Repeat the listing that follows character for character, omitting images.

§ **AVAILABLE DATA**
*** Block opens ***
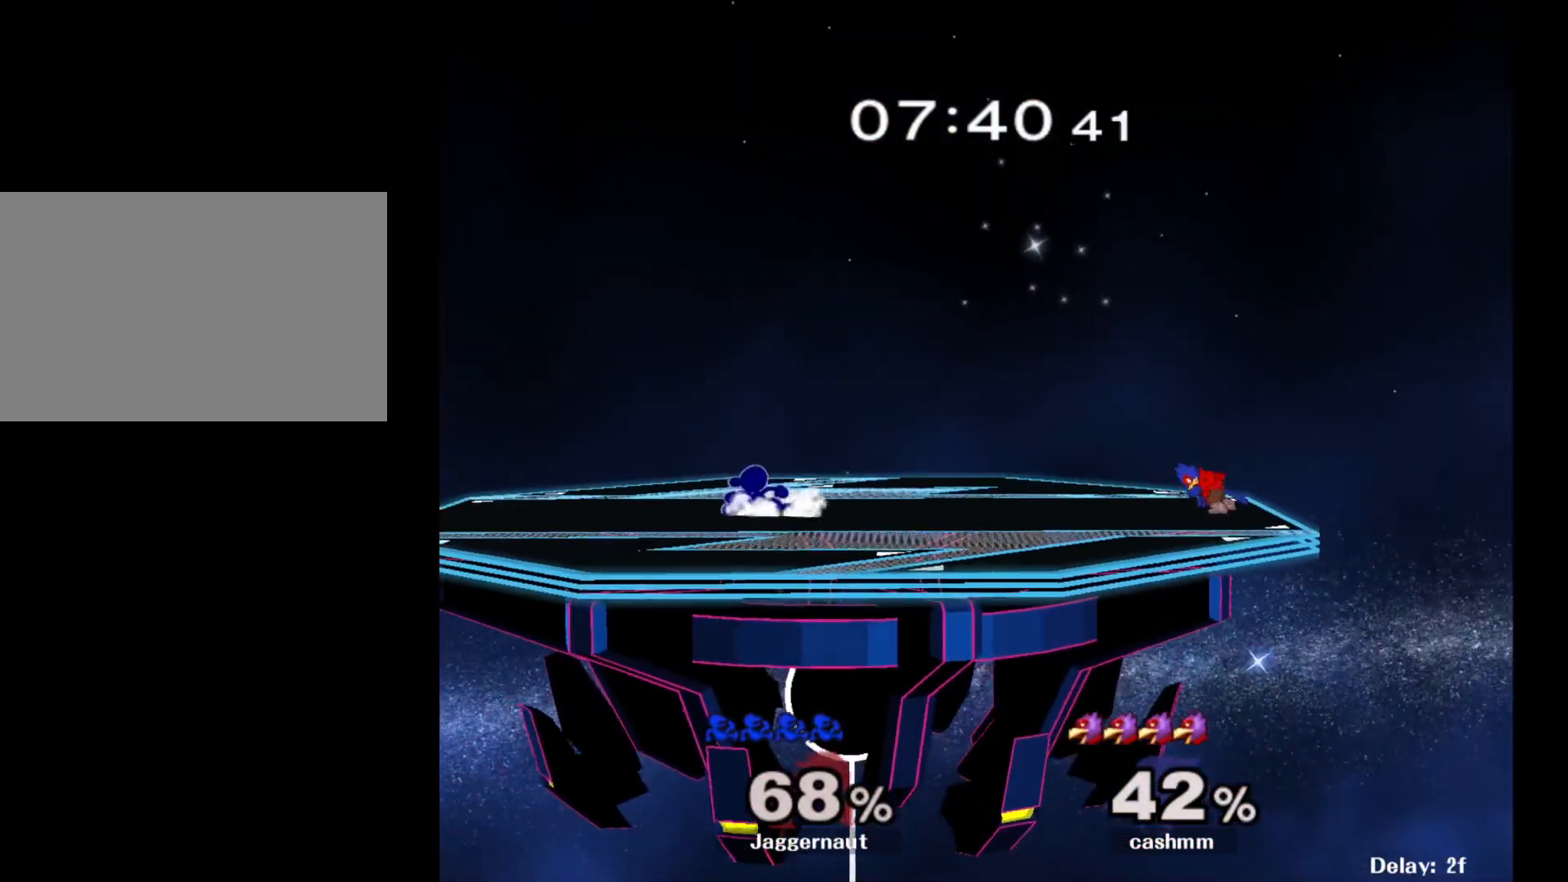
{"buttons": [], "left_stick": "right", "right_stick": "center", "events": [[117, "left_stick", "right"], [267, "Y", "down"], [483, "Y", "up"]]}
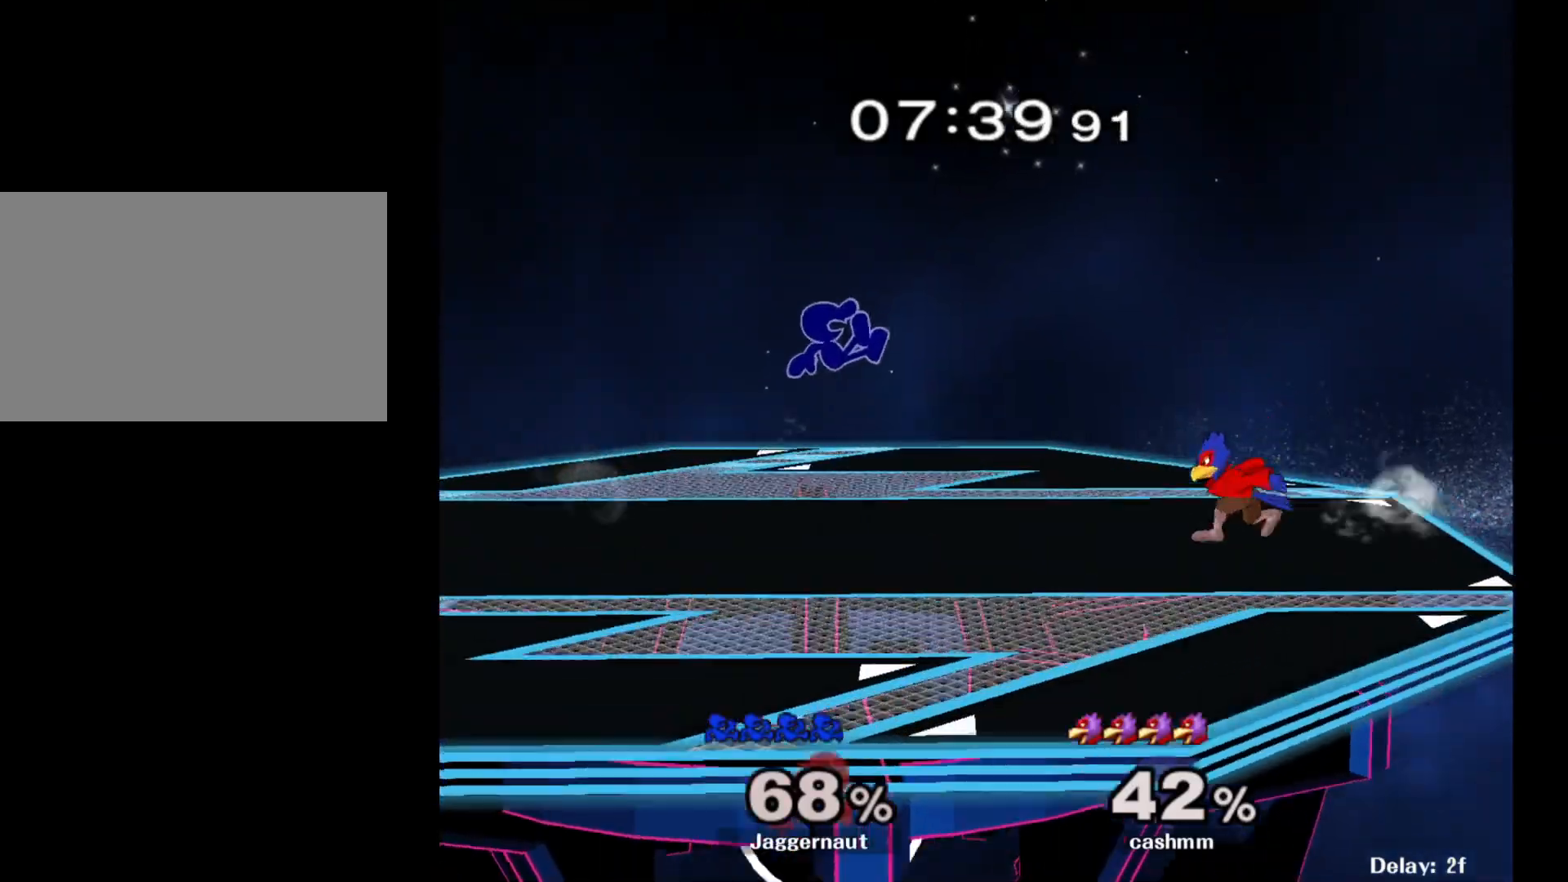
{"buttons": ["Y"], "left_stick": "center", "right_stick": "center", "events": [[100, "left_stick", "center"], [200, "left_stick", "down"], [367, "Y", "down"], [417, "left_stick", "center"]]}
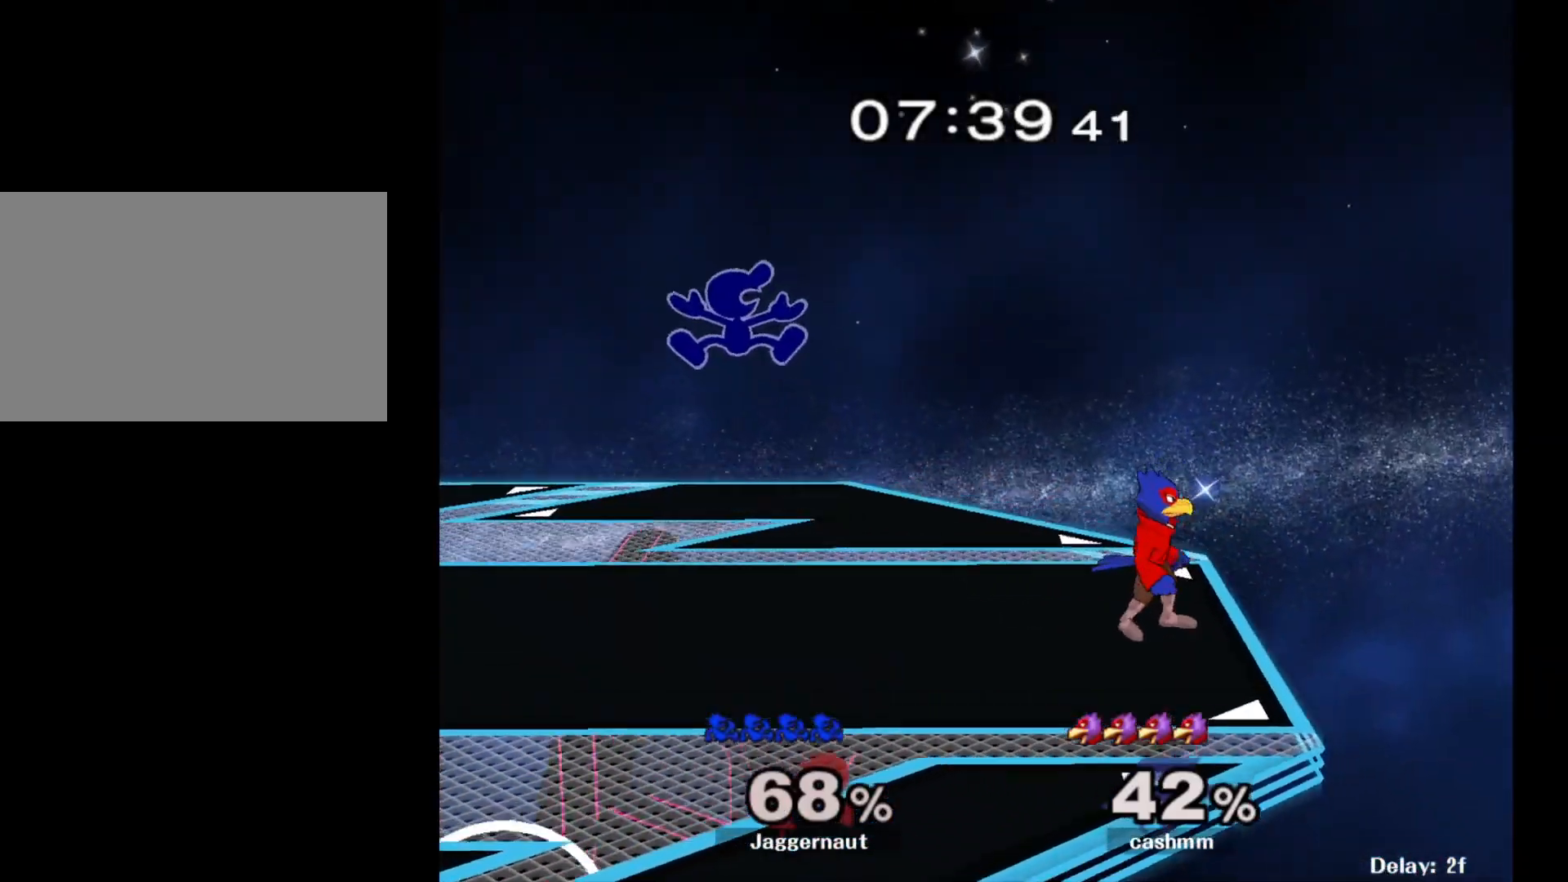
{"buttons": [], "left_stick": "down-left", "right_stick": "center", "events": [[83, "Y", "up"], [133, "left_stick", "left"], [367, "left_stick", "down-left"]]}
*** Block closes ***
§ **RESPONSE TO THIS EXERCISE**
{"buttons": [], "left_stick": "right", "right_stick": "center", "events": [[117, "left_stick", "right"], [267, "Y", "down"], [483, "Y", "up"]]}
{"buttons": ["Y"], "left_stick": "center", "right_stick": "center", "events": [[100, "left_stick", "center"], [200, "left_stick", "down"], [367, "Y", "down"], [417, "left_stick", "center"]]}
{"buttons": [], "left_stick": "down-left", "right_stick": "center", "events": [[83, "Y", "up"], [133, "left_stick", "left"], [367, "left_stick", "down-left"]]}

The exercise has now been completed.